We must first define the ‘good life’ before economics can take us there. Here are some unanswered questions about life in 2050 worth pondering about, because the decisions that we make now will affect our future — our pattern of living.

Productivity growth

How many minutes of work will a loaf of bread cost?

It is the productivity question. Almost every aspect of economic life is a means toward this end (and other ends, too). If productivity grows at 1 per cent a year over the next half century, our standard of living will be 50-60 per cent higher by 2050. If productivity grows at 2 per cent a year, then our standard of living will nearly triple in the same time frame — assuming we continue to work hard, save and invest more and take risk.

Economic theory predicts that as our wages go up, we will work longer hours — up to a point, and then we will begin to work less.

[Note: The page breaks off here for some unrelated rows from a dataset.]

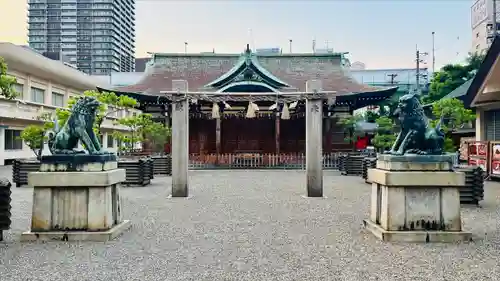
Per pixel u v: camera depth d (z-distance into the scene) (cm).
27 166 1800
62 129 868
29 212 1138
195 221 1009
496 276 596
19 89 3547
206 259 682
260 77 3378
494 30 3675
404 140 845
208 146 3716
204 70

Productivity growth gives us choices. We can continue to work the same number of hours while producing more. Or we can produce the same amount by working less. Or we can strike some balance. Let us expect, with cautious optimism, that Indians are going to make up their minds one day and decide how much they will work.

Bridging the inequality

How many people will be active?

Even if the economies of the West are booming, we find a striking dichotomy between the rich and poor.

What are we willing to promise the most disadvantaged? In market economies of the developed world there is a comprehensive social security system (called safety net). General benefits are mandated by law; healthcare is a birth right. This leads to a more compassionate society in more ways than one. Poverty rates and increase in inequality are low.

It also leads to higher unemployment and a slower rate of innovation and job creation. Workers, bundled with several mandatory benefits, are expensive. Since employees cannot be fired easily and quickly, firms are slow to hire them in the first place.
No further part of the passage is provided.